Dataset excerpts
◆ ◆ ◆
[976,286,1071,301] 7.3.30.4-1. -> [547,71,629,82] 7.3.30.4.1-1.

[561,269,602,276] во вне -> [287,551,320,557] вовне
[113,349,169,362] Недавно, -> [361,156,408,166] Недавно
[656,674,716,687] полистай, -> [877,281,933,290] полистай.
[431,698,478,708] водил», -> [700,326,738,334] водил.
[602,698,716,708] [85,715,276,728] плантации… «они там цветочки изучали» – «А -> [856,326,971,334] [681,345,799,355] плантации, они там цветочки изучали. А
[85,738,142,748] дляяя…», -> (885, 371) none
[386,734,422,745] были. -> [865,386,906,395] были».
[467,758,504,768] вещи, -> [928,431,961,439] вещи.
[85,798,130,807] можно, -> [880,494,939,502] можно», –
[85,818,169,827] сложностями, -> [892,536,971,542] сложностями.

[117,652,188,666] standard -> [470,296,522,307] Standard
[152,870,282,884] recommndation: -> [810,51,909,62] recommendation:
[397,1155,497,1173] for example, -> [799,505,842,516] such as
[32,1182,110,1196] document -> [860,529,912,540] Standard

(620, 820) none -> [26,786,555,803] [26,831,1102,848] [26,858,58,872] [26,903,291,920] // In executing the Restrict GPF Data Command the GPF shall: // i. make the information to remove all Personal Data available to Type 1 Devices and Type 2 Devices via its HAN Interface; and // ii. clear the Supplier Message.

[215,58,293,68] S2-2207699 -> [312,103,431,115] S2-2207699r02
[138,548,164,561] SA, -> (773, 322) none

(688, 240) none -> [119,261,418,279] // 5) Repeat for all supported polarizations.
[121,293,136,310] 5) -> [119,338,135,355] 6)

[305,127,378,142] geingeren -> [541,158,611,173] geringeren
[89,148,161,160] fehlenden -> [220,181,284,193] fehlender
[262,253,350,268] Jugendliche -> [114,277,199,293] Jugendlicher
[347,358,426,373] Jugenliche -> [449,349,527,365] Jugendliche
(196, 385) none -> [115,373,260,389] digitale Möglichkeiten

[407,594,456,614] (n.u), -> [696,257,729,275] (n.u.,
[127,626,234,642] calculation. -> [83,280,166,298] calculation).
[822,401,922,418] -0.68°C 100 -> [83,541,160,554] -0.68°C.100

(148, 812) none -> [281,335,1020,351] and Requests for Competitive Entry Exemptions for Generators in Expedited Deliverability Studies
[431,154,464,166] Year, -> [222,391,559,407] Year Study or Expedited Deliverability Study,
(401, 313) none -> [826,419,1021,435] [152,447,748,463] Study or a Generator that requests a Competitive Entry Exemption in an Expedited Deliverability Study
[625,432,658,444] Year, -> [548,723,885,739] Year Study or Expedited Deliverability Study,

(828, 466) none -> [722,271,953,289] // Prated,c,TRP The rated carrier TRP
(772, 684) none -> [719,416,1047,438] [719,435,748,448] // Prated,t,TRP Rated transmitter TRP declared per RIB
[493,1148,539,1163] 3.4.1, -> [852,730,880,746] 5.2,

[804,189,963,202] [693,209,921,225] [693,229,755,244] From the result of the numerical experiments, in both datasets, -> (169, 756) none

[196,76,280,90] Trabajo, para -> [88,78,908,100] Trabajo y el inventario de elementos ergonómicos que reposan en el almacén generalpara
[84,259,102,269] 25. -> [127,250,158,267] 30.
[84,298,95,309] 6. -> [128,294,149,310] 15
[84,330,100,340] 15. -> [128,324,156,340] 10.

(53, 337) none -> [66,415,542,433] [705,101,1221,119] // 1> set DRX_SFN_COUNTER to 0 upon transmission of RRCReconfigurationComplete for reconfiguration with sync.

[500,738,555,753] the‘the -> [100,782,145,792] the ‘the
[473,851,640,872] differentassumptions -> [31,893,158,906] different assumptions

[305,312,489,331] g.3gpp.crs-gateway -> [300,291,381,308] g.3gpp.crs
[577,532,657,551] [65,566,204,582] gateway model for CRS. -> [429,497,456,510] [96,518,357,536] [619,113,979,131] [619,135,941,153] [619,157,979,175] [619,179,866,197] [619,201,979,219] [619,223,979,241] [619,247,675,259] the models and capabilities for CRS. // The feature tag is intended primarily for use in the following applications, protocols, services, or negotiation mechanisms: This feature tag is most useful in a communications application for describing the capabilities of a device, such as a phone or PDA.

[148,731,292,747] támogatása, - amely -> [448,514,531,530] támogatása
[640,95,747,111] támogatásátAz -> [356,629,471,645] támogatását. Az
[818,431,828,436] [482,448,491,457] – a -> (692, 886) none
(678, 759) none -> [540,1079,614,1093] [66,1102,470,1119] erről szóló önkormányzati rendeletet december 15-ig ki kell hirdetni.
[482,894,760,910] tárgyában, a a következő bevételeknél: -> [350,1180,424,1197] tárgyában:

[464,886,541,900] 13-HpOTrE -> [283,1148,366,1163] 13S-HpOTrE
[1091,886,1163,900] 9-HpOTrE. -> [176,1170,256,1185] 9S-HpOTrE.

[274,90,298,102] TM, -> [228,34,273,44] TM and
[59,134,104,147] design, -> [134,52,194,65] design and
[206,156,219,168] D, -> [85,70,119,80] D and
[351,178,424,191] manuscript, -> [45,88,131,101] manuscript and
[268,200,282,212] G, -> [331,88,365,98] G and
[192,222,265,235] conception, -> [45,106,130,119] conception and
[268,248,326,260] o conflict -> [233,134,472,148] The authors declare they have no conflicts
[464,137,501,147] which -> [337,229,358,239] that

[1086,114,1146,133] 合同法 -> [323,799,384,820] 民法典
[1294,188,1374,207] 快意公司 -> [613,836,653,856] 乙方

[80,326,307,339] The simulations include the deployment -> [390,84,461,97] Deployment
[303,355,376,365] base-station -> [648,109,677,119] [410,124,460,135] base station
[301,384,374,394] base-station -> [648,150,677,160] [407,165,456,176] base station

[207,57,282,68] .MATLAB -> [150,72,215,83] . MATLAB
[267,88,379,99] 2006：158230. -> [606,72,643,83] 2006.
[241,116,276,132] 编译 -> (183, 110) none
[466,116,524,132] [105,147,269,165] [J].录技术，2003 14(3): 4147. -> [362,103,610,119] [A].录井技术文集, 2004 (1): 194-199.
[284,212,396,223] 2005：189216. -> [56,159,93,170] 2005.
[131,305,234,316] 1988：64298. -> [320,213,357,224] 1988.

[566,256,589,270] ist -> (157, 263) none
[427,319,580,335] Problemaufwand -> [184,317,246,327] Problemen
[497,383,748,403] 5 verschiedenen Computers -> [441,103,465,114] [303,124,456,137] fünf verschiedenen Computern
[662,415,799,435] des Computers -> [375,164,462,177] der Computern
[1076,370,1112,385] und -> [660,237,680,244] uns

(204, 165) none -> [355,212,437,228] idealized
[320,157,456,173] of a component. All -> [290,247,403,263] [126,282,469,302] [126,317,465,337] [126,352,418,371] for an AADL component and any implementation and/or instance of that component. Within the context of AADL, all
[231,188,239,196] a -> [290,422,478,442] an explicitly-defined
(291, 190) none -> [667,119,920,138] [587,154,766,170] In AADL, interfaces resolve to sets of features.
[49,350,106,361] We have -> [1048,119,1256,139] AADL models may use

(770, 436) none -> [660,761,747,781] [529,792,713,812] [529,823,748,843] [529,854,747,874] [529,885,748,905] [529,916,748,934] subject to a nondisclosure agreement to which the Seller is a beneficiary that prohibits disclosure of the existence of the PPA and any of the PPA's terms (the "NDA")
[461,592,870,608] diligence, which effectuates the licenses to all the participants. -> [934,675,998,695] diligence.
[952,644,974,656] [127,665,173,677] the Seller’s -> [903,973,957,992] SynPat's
◆ ◆ ◆
▶ [Exercise goal] Reproduce every record exactly, line by line.

▶ [Completed task]
[976,286,1071,301] 7.3.30.4-1. -> [547,71,629,82] 7.3.30.4.1-1.

[561,269,602,276] во вне -> [287,551,320,557] вовне
[113,349,169,362] Недавно, -> [361,156,408,166] Недавно
[656,674,716,687] полистай, -> [877,281,933,290] полистай.
[431,698,478,708] водил», -> [700,326,738,334] водил.
[602,698,716,708] [85,715,276,728] плантации… «они там цветочки изучали» – «А -> [856,326,971,334] [681,345,799,355] плантации, они там цветочки изучали. А
[85,738,142,748] дляяя…», -> (885, 371) none
[386,734,422,745] были. -> [865,386,906,395] были».
[467,758,504,768] вещи, -> [928,431,961,439] вещи.
[85,798,130,807] можно, -> [880,494,939,502] можно», –
[85,818,169,827] сложностями, -> [892,536,971,542] сложностями.

[117,652,188,666] standard -> [470,296,522,307] Standard
[152,870,282,884] recommndation: -> [810,51,909,62] recommendation:
[397,1155,497,1173] for example, -> [799,505,842,516] such as
[32,1182,110,1196] document -> [860,529,912,540] Standard

(620, 820) none -> [26,786,555,803] [26,831,1102,848] [26,858,58,872] [26,903,291,920] // In executing the Restrict GPF Data Command the GPF shall: // i. make the information to remove all Personal Data available to Type 1 Devices and Type 2 Devices via its HAN Interface; and // ii. clear the Supplier Message.

[215,58,293,68] S2-2207699 -> [312,103,431,115] S2-2207699r02
[138,548,164,561] SA, -> (773, 322) none

(688, 240) none -> [119,261,418,279] // 5) Repeat for all supported polarizations.
[121,293,136,310] 5) -> [119,338,135,355] 6)

[305,127,378,142] geingeren -> [541,158,611,173] geringeren
[89,148,161,160] fehlenden -> [220,181,284,193] fehlender
[262,253,350,268] Jugendliche -> [114,277,199,293] Jugendlicher
[347,358,426,373] Jugenliche -> [449,349,527,365] Jugendliche
(196, 385) none -> [115,373,260,389] digitale Möglichkeiten

[407,594,456,614] (n.u), -> [696,257,729,275] (n.u.,
[127,626,234,642] calculation. -> [83,280,166,298] calculation).
[822,401,922,418] -0.68°C 100 -> [83,541,160,554] -0.68°C.100

(148, 812) none -> [281,335,1020,351] and Requests for Competitive Entry Exemptions for Generators in Expedited Deliverability Studies
[431,154,464,166] Year, -> [222,391,559,407] Year Study or Expedited Deliverability Study,
(401, 313) none -> [826,419,1021,435] [152,447,748,463] Study or a Generator that requests a Competitive Entry Exemption in an Expedited Deliverability Study
[625,432,658,444] Year, -> [548,723,885,739] Year Study or Expedited Deliverability Study,

(828, 466) none -> [722,271,953,289] // Prated,c,TRP The rated carrier TRP
(772, 684) none -> [719,416,1047,438] [719,435,748,448] // Prated,t,TRP Rated transmitter TRP declared per RIB
[493,1148,539,1163] 3.4.1, -> [852,730,880,746] 5.2,

[804,189,963,202] [693,209,921,225] [693,229,755,244] From the result of the numerical experiments, in both datasets, -> (169, 756) none

[196,76,280,90] Trabajo, para -> [88,78,908,100] Trabajo y el inventario de elementos ergonómicos que reposan en el almacén generalpara
[84,259,102,269] 25. -> [127,250,158,267] 30.
[84,298,95,309] 6. -> [128,294,149,310] 15
[84,330,100,340] 15. -> [128,324,156,340] 10.

(53, 337) none -> [66,415,542,433] [705,101,1221,119] // 1> set DRX_SFN_COUNTER to 0 upon transmission of RRCReconfigurationComplete for reconfiguration with sync.

[500,738,555,753] the‘the -> [100,782,145,792] the ‘the
[473,851,640,872] differentassumptions -> [31,893,158,906] different assumptions

[305,312,489,331] g.3gpp.crs-gateway -> [300,291,381,308] g.3gpp.crs
[577,532,657,551] [65,566,204,582] gateway model for CRS. -> [429,497,456,510] [96,518,357,536] [619,113,979,131] [619,135,941,153] [619,157,979,175] [619,179,866,197] [619,201,979,219] [619,223,979,241] [619,247,675,259] the models and capabilities for CRS. // The feature tag is intended primarily for use in the following applications, protocols, services, or negotiation mechanisms: This feature tag is most useful in a communications application for describing the capabilities of a device, such as a phone or PDA.

[148,731,292,747] támogatása, - amely -> [448,514,531,530] támogatása
[640,95,747,111] támogatásátAz -> [356,629,471,645] támogatását. Az
[818,431,828,436] [482,448,491,457] – a -> (692, 886) none
(678, 759) none -> [540,1079,614,1093] [66,1102,470,1119] erről szóló önkormányzati rendeletet december 15-ig ki kell hirdetni.
[482,894,760,910] tárgyában, a a következő bevételeknél: -> [350,1180,424,1197] tárgyában:

[464,886,541,900] 13-HpOTrE -> [283,1148,366,1163] 13S-HpOTrE
[1091,886,1163,900] 9-HpOTrE. -> [176,1170,256,1185] 9S-HpOTrE.

[274,90,298,102] TM, -> [228,34,273,44] TM and
[59,134,104,147] design, -> [134,52,194,65] design and
[206,156,219,168] D, -> [85,70,119,80] D and
[351,178,424,191] manuscript, -> [45,88,131,101] manuscript and
[268,200,282,212] G, -> [331,88,365,98] G and
[192,222,265,235] conception, -> [45,106,130,119] conception and
[268,248,326,260] o conflict -> [233,134,472,148] The authors declare they have no conflicts
[464,137,501,147] which -> [337,229,358,239] that

[1086,114,1146,133] 合同法 -> [323,799,384,820] 民法典
[1294,188,1374,207] 快意公司 -> [613,836,653,856] 乙方

[80,326,307,339] The simulations include the deployment -> [390,84,461,97] Deployment
[303,355,376,365] base-station -> [648,109,677,119] [410,124,460,135] base station
[301,384,374,394] base-station -> [648,150,677,160] [407,165,456,176] base station

[207,57,282,68] .MATLAB -> [150,72,215,83] . MATLAB
[267,88,379,99] 2006：158230. -> [606,72,643,83] 2006.
[241,116,276,132] 编译 -> (183, 110) none
[466,116,524,132] [105,147,269,165] [J].录技术，2003 14(3): 4147. -> [362,103,610,119] [A].录井技术文集, 2004 (1): 194-199.
[284,212,396,223] 2005：189216. -> [56,159,93,170] 2005.
[131,305,234,316] 1988：64298. -> [320,213,357,224] 1988.

[566,256,589,270] ist -> (157, 263) none
[427,319,580,335] Problemaufwand -> [184,317,246,327] Problemen
[497,383,748,403] 5 verschiedenen Computers -> [441,103,465,114] [303,124,456,137] fünf verschiedenen Computern
[662,415,799,435] des Computers -> [375,164,462,177] der Computern
[1076,370,1112,385] und -> [660,237,680,244] uns

(204, 165) none -> [355,212,437,228] idealized
[320,157,456,173] of a component. All -> [290,247,403,263] [126,282,469,302] [126,317,465,337] [126,352,418,371] for an AADL component and any implementation and/or instance of that component. Within the context of AADL, all
[231,188,239,196] a -> [290,422,478,442] an explicitly-defined
(291, 190) none -> [667,119,920,138] [587,154,766,170] In AADL, interfaces resolve to sets of features.
[49,350,106,361] We have -> [1048,119,1256,139] AADL models may use

(770, 436) none -> [660,761,747,781] [529,792,713,812] [529,823,748,843] [529,854,747,874] [529,885,748,905] [529,916,748,934] subject to a nondisclosure agreement to which the Seller is a beneficiary that prohibits disclosure of the existence of the PPA and any of the PPA's terms (the "NDA")
[461,592,870,608] diligence, which effectuates the licenses to all the participants. -> [934,675,998,695] diligence.
[952,644,974,656] [127,665,173,677] the Seller’s -> [903,973,957,992] SynPat's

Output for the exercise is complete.